Die sechs Hypothesen lassen sich in drei Zeitachsen gliedern: vor der Lehre, während der Lehre und nach der Lehre. Der erste Punkt involviert den Selektionsprozess der Ausbildungsbetriebe, beispielsweise durch Schnupperlehren und Vorstellungsgespräche. Um einen Lehrling zu finden, der auch ins Team passe, empfiehlt Tina Widmann, Geschäftsführerin der Chance Agentur in Salzburg, professionelle Hilfe durch eine Organisation in Anspruch zu nehmen. Auch für die weiteren Hypothesen legen die Experten den KMU nahe, den Arbeitsprozess – falls möglich – «outzusourcen». Remo Kluser, Leiter Berufsausbildung bei der Hilti AG, sagt: «Wenn ein Stuckateur, der jedes zweite Jahr einen Lehrling anstellt, selbst unter Druck steht, auf der Baustelle termingerecht fertig zu werden, und der Lehrling zusätzlich Probleme bereitet, macht es Sinn, einen externen Experten zur Vermittlung einzubeziehen.» 


Womit die nächste Hypothese angeschnitten ist, dass die Unterstützung in schulischen Belangen einerseits die Ausbildungsbereitschaft der KMU und andererseits die Erfolgschancen der Jugendlichen steigere. Die Situation nach der Lehre betrifft den Umstand, dass die Auftrittskompetenz und die kommunikativen Fähigkeiten den Erfolg bei der ersten Stellensuche ausmachen. 


Georg Kaufmann, der als Landtagsabgeordneter und Berufsberater unter den Gästen anwesend war, äusserte sich auf Anfrage: «Beim 5. Punkt habe ich gestutzt. Dies wird bereits von den Lehrstellenbewerbern verlangt, nicht erst danach. Vor allem tritt man ­Jugendlichen mit hohen Anforderungen entgegen. Das Vorstellungsgespräch sowie das Motivationsschreiben müssen perfekt sein, obwohl man genau Personen in diesem Alter Fehler verzeihen dürfte.» Ansonsten könne er die Hypothesen aus seiner Praxiserfahrung bestätigen.

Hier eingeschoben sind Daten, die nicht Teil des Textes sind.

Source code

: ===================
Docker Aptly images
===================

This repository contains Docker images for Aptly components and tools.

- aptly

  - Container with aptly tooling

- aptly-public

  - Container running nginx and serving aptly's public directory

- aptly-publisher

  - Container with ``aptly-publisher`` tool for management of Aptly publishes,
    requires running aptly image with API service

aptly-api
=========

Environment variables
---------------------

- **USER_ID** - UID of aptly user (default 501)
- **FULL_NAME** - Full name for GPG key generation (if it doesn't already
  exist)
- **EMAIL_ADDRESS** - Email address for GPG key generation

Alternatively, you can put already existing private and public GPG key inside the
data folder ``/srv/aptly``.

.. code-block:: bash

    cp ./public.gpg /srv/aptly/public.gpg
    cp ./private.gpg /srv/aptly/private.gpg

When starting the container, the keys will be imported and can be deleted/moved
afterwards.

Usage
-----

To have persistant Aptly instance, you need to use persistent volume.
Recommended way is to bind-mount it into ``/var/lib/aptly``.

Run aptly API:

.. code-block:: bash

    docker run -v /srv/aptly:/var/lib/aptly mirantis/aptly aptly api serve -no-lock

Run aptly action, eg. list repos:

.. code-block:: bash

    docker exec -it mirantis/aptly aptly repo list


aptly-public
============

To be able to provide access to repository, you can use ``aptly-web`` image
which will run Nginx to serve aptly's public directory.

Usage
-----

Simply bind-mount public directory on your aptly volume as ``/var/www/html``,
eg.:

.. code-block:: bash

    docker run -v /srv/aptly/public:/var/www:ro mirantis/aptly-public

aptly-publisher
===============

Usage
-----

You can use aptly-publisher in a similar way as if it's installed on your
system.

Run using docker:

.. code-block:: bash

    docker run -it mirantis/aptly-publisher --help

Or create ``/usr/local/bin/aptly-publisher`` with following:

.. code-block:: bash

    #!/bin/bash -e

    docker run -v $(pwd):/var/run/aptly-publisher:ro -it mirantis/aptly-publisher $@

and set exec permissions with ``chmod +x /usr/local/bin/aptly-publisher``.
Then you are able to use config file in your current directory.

Damit die Ergebnisse des Projekts implementiert werden können, müssen die Informationen der Öffentlichkeit zur Verfügung stehen. «Wir haben eine Internetseite geschaffen. Das ist für so ein Projekt essenziell, damit es nicht zum Datenfriedhof verkommt», so Remo Kluser. Er fährt weiter fort, dass durch diese Plattform die Möglichkeit für andere gegeben ist, voneinander zu lernen. «Wenn ein Münchner beispielsweise die unterschiedlichen Handlungsansätze der vier Länder betrachtet, kann er sich daraufhin entscheiden, welcher für ihn Sinn macht. Ich persönlich habe mich auch von den Lösungsansätzen anderer Länder inspirieren lassen.»